### Material to process ###
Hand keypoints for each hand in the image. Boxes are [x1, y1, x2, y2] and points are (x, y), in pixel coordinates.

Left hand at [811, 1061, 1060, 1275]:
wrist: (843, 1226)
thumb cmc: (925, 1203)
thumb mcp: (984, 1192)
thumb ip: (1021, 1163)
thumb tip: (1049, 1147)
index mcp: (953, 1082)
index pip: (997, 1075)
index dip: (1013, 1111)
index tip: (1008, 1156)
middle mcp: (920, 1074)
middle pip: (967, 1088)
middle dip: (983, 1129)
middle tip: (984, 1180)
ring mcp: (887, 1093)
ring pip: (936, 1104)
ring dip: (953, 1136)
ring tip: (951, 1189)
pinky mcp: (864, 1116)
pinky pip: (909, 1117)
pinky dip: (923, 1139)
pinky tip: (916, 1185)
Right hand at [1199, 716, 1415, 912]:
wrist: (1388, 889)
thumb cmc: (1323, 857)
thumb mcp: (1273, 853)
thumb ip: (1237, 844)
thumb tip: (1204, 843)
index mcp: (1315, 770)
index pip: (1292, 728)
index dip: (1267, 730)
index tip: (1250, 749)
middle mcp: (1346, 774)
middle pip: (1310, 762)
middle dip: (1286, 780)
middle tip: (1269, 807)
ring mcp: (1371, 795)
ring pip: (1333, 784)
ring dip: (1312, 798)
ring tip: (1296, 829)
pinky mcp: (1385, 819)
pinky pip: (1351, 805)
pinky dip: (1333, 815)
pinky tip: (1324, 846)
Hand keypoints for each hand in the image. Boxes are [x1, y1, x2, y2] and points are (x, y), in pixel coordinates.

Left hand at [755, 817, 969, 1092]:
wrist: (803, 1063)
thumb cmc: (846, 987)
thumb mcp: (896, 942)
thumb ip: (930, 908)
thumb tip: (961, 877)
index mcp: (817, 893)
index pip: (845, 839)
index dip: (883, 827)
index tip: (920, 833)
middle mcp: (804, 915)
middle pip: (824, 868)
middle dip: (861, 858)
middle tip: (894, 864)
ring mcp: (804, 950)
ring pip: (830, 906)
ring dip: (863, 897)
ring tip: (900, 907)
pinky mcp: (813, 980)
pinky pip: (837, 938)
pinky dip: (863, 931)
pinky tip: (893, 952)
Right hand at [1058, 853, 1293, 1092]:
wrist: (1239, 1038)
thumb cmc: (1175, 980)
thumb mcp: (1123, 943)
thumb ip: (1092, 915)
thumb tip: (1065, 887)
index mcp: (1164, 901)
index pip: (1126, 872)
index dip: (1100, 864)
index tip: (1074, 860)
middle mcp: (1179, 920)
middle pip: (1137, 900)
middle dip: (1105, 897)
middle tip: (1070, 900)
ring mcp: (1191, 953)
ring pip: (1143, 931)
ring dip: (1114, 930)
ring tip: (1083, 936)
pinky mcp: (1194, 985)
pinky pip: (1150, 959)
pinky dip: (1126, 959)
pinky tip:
###
Description of the task
The response is the exact set of lines from the one holding "thumb ip: (930, 908)" through the last line of the material.

Exercise answer
thumb ip: (930, 908)
thumb tip: (961, 877)
index mcp: (817, 893)
index pip: (845, 839)
index dip: (883, 827)
index tip: (920, 833)
middle mcp: (804, 915)
middle pip: (824, 868)
middle dip: (861, 858)
middle tip: (894, 864)
ring mcp: (804, 950)
ring pip: (830, 906)
ring dip: (863, 897)
ring tip: (900, 907)
pinky mcp: (813, 980)
pinky pip: (837, 938)
pinky dip: (863, 931)
pinky tip: (893, 952)
Right hand at [1058, 853, 1293, 1092]:
wrist: (1239, 1038)
thumb cmc: (1175, 980)
thumb mcp: (1123, 943)
thumb ip: (1092, 915)
thumb tip: (1065, 887)
index mcp: (1164, 901)
index pip: (1126, 872)
index dip: (1100, 864)
index tip: (1074, 860)
middle mcp: (1179, 920)
middle pip: (1137, 900)
middle dip: (1105, 897)
middle tip: (1070, 900)
ring mcp: (1191, 953)
ring pip: (1143, 931)
ring dip: (1114, 930)
ring tip: (1083, 936)
pinky mcp: (1194, 985)
pinky pip: (1150, 959)
pinky dip: (1126, 959)
pinky tip:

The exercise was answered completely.